Two scientific developments

DALLAS, January 19, 2005 - The American Shroud of Turin Association for Research (AMSTAR), a scientific organization dedicated to research on the enigmatic Shroud of Turin, thought by many to be the burial cloth of the crucified Jesus of Nazareth, announced today that the 1988 Carbon-14 test was not done on the original burial cloth, but rather on a rewoven shroud patch creating an erroneous date for the actual age of the Shroud.

"Now conclusive evidence, gathered over the past two years, proves that the sample used to date the Shroud was actually taken from an expertly-done rewoven patch," says AMSTAR President, Tom D'Muhala. "Chemical testing indicates that the linen Shroud is actually very old -- much older than the published 1988 radiocarbon date."

"As unlikely as it seems, the sample used to test the age of the Shroud of Turin in 1988 was taken from a rewoven area of the Shroud," reports chemist Raymond Rogers, a fellow of the Los Alamos National Laboratory in New Mexico. Rogers' new findings are published in the current issue of Thermochimica Acta, a chemistry peer reviewed scientific journal.

"Pyrolysis-mass-spectrometry results from the sample area coupled with microscopic and microchemical observations prove that the radiocarbon sample was not part of the original cloth of the Shroud of Turin which is currently housed at The Turin Cathedral in Italy," says Rogers.

"The radiocarbon sample has completely different chemical properties than the main part of the shroud relic," explains Rogers. "The sample tested was dyed using technology that began to appear in Italy about the time the Crusaders' last bastion fell to the Mameluke Turks in AD 1291. The radiocarbon sample cannot be older than about AD 1290, agreeing with the age determined in 1988. However, the Shroud itself is actually much older."

Rogers' new research clearly disproves the 1988 findings announced by British Museum spokesperson, Mike Tite, when he declared that the Shroud was of medieval origin and probably "a hoax." The British Museum coordinated the 1988 radiocarbon tests and acted as the official clearing house for all findings.

Almost immediately, Shroud analysts questioned the validity of the sample used for radiocarbon dating. Researchers using high-resolution photographs of the Shroud found indications of an "invisible" reweave in the area used for testing. However, belief tilted strongly toward the more "scientific" method of radiocarbon dating. Rogers' recent analysis of an authentic sample taken from the radiocarbon sample proves that the researchers were right to question the 1988 results.

As a result of his own research and chemical tests, Rogers concluded that the radiocarbon sample was cut from a medieval patch, and is totally different in composition from the main part of the Shroud of Turin.

TURIN, Italy, MAY 10, 2001 - The Shroud of Turin has bloodstains on its reverse side, indicating that the image of the man it bears was not copied, a new study indicates.

The shroud, widely believed to have been the burial cloth of Jesus, was subjected to new scanning techniques last November, and results of the tests were first scrutinized by a symposium of scientists.
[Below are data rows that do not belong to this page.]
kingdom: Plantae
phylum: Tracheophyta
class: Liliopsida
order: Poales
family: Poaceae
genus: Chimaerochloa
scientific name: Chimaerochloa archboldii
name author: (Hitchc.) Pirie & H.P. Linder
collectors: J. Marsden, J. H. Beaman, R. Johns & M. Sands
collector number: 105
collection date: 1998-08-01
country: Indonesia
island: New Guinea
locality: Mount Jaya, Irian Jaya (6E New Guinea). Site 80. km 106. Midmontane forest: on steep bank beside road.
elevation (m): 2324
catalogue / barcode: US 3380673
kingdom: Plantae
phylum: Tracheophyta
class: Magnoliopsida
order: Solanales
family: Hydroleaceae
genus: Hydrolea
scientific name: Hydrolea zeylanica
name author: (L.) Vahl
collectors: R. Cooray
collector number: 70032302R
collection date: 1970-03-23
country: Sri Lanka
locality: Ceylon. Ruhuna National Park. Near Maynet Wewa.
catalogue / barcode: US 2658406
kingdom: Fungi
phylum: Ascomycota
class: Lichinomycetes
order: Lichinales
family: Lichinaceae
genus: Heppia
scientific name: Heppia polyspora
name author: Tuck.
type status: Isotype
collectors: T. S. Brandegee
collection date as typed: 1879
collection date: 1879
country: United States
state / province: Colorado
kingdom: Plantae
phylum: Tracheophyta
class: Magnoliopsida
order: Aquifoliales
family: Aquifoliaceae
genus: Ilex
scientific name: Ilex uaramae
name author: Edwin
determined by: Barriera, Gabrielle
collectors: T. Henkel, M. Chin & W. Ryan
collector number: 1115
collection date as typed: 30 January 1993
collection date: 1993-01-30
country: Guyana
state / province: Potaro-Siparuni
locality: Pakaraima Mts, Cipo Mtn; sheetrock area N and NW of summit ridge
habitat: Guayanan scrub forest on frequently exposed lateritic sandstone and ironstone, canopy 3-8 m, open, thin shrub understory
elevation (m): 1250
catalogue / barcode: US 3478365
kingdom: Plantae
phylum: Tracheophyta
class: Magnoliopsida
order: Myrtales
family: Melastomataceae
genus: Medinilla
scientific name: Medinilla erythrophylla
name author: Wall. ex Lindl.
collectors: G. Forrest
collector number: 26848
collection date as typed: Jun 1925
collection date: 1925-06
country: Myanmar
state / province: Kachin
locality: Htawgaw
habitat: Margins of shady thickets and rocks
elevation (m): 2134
Cardinal Severino Spoletto, archbishop of Turin, released the news of the tests.

In 1534, two years after a fire damaged the shroud, Poor Clare nuns added a linen lining to the cloth to mend the damage. That allowed only one side of the relic to be seen.

The recent examination, carried out with a scanner, revealed bloodstains on the reverse side, indicating that the image was not copied.

"This is a confirmation of the unfounded character of the hypothesis formulated in the past, according to which the image of the holy shroud was formed by combustion, namely, by the warming of an image wrapped in the cloth," explained Monsignor Giuseppe Ghiberti, vice president of the Commission for the Exposition of the Shroud.

Experiments which have reproduced this technique have always left traces on the reverse of the fabric -- something that does not happen in the case of the Shroud of Turin.

Paolo Soardo of the Galileo Ferraris Italian Institute carried out the scanning of the reverse of the shroud, which no one had seen in more than 450 years.

In the one-week study, done in the sacristy of the new cathedral, a flat scanner was introduced between the shroud and the linen lining. This made possible the photographing of the central band, and yielded the unique images, Monsignor Ghiberti said.

The photographs show bloodstains from the wounds in the feet, legs, hands and arms.

The color and black-and-white pictures will be published in two volumes: one for the general public and one for experts.